The behaviors mainly associated with anxiety are risk assessment behaviors - behaviors done to gain more information about the threat or the situation:

Stretch Attend behavior is when the animal's hind legs are stationary but the animal stretches its body out to investigate and gather more information about the surroundings.   In humans you can think about a person peeking around a corner towards an alley to make sure the criminal is gone...  you're staying behind the wall but stretching your body out to expose yourself just enough to gather more information (to see if the criminal is still there).

Rearing behavior is a bit more straight forward.  The rodent (or human) will stretch their body upward in an attempt to gain more information on the situation, say if they are unsure if something threatening looms in the distance.  Rodents do this more frequently (because they don't stand upright normally) to gain visual information but also to gain olfactory (smell) information.

Flat-Back Approach is when the rodent stretches its body out while it's walking, usually because they're unsure of their next step or want to try to minimize their movement but still investigate and stay low to the ground.  In humans, this would be equivalent to someone slowly walking, cautiously, down an alley because they are unsure if it's safe, say if they are walking in a 'bad neighborhood'.

Freezing behavior is also a measure of anxiety but is classically associated more with fear.  In fear, this is easy.  You see a huge gorilla right in front of you and you freeze out of fright.  This is the same with a rodent; they hear or see something that petrifies them, like a cat staring at them, so they freeze.  This is a natural response.  In anxiety, this is a bit trickier.  You could be freezing to gather more information (and time) in order to assess if something that may be harmful is actually harmful.  In rodents, as with humans, you can see this behavior when the subject is slowly moving their head to scan the environment but for all purposes their body is frozen.  Also, if they aren't sure if the threat is really a threat, they may freeze and passively assess the situation and think of what their next move should be at that time.

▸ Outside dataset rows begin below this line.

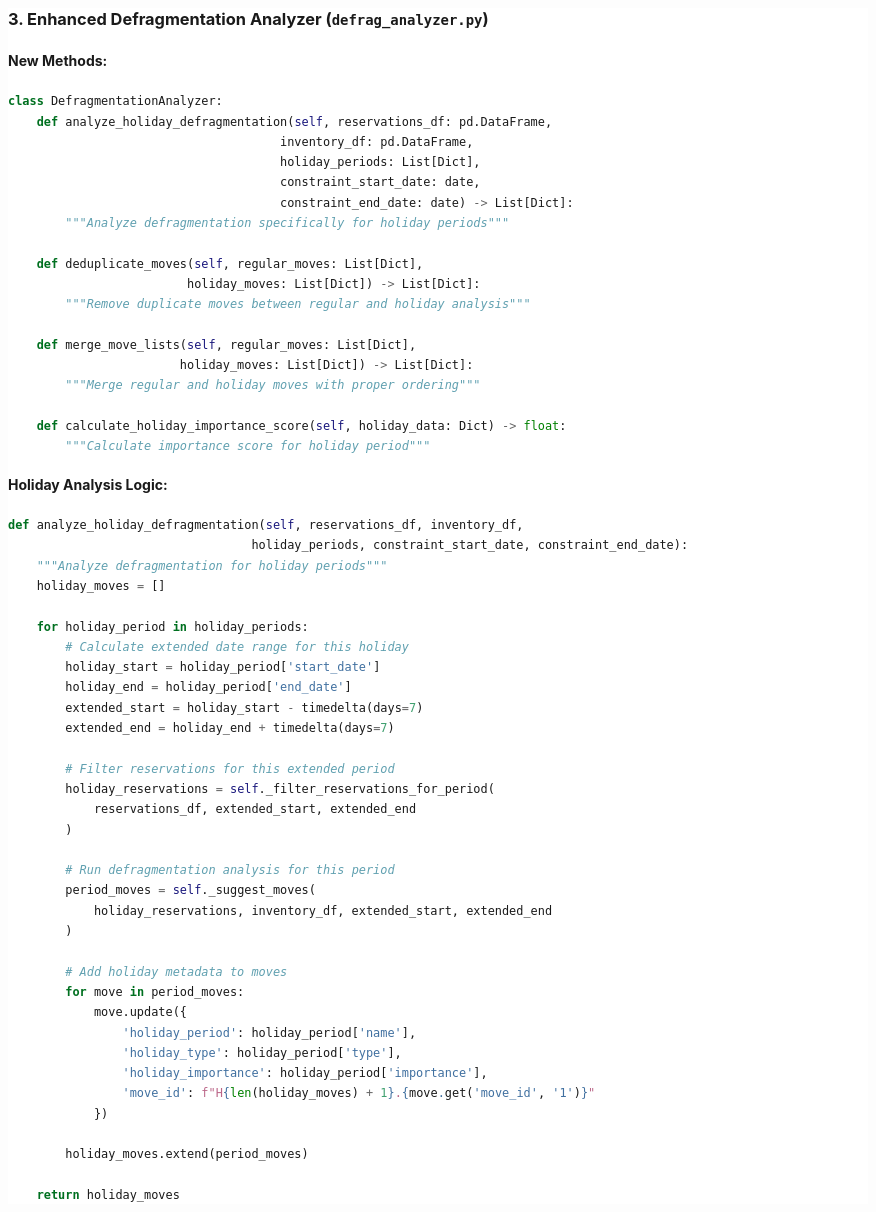 ### **3. Enhanced Defragmentation Analyzer (`defrag_analyzer.py`)**

#### **New Methods:**
```python
class DefragmentationAnalyzer:
    def analyze_holiday_defragmentation(self, reservations_df: pd.DataFrame, 
                                      inventory_df: pd.DataFrame,
                                      holiday_periods: List[Dict],
                                      constraint_start_date: date,
                                      constraint_end_date: date) -> List[Dict]:
        """Analyze defragmentation specifically for holiday periods"""
        
    def deduplicate_moves(self, regular_moves: List[Dict], 
                         holiday_moves: List[Dict]) -> List[Dict]:
        """Remove duplicate moves between regular and holiday analysis"""
        
    def merge_move_lists(self, regular_moves: List[Dict], 
                        holiday_moves: List[Dict]) -> List[Dict]:
        """Merge regular and holiday moves with proper ordering"""
        
    def calculate_holiday_importance_score(self, holiday_data: Dict) -> float:
        """Calculate importance score for holiday period"""
```

#### **Holiday Analysis Logic:**
```python
def analyze_holiday_defragmentation(self, reservations_df, inventory_df, 
                                  holiday_periods, constraint_start_date, constraint_end_date):
    """Analyze defragmentation for holiday periods"""
    holiday_moves = []
    
    for holiday_period in holiday_periods:
        # Calculate extended date range for this holiday
        holiday_start = holiday_period['start_date']
        holiday_end = holiday_period['end_date']
        extended_start = holiday_start - timedelta(days=7)
        extended_end = holiday_end + timedelta(days=7)
        
        # Filter reservations for this extended period
        holiday_reservations = self._filter_reservations_for_period(
            reservations_df, extended_start, extended_end
        )
        
        # Run defragmentation analysis for this period
        period_moves = self._suggest_moves(
            holiday_reservations, inventory_df, extended_start, extended_end
        )
        
        # Add holiday metadata to moves
        for move in period_moves:
            move.update({
                'holiday_period': holiday_period['name'],
                'holiday_type': holiday_period['type'],
                'holiday_importance': holiday_period['importance'],
                'move_id': f"H{len(holiday_moves) + 1}.{move.get('move_id', '1')}"
            })
        
        holiday_moves.extend(period_moves)
    
    return holiday_moves
```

Those are just some behaviors that are indicative of anxiety.  Behaviors are a curious beast and very interesting to observe in other people!

You may be thinking, "Well, yea, so?  Mice and rats can exhibit these behaviors but it does not necessarily mean they're anxious".  One must remember that, when the rodent is in a negative (aversive) situation, like being tested in a previously shocked environment, and they display these behaviors, we can safely conclude that they are experiencing some sort of anxiety (or, more properly, anxiety-like symptoms).  It all comes down to where you see these being displayed.

So, to bring it back together, I'm seeing if these new neurons generated in the hippocampus (read: dentate gyrus) play some unique role in anxiety by observing some of the behaviors mentioned.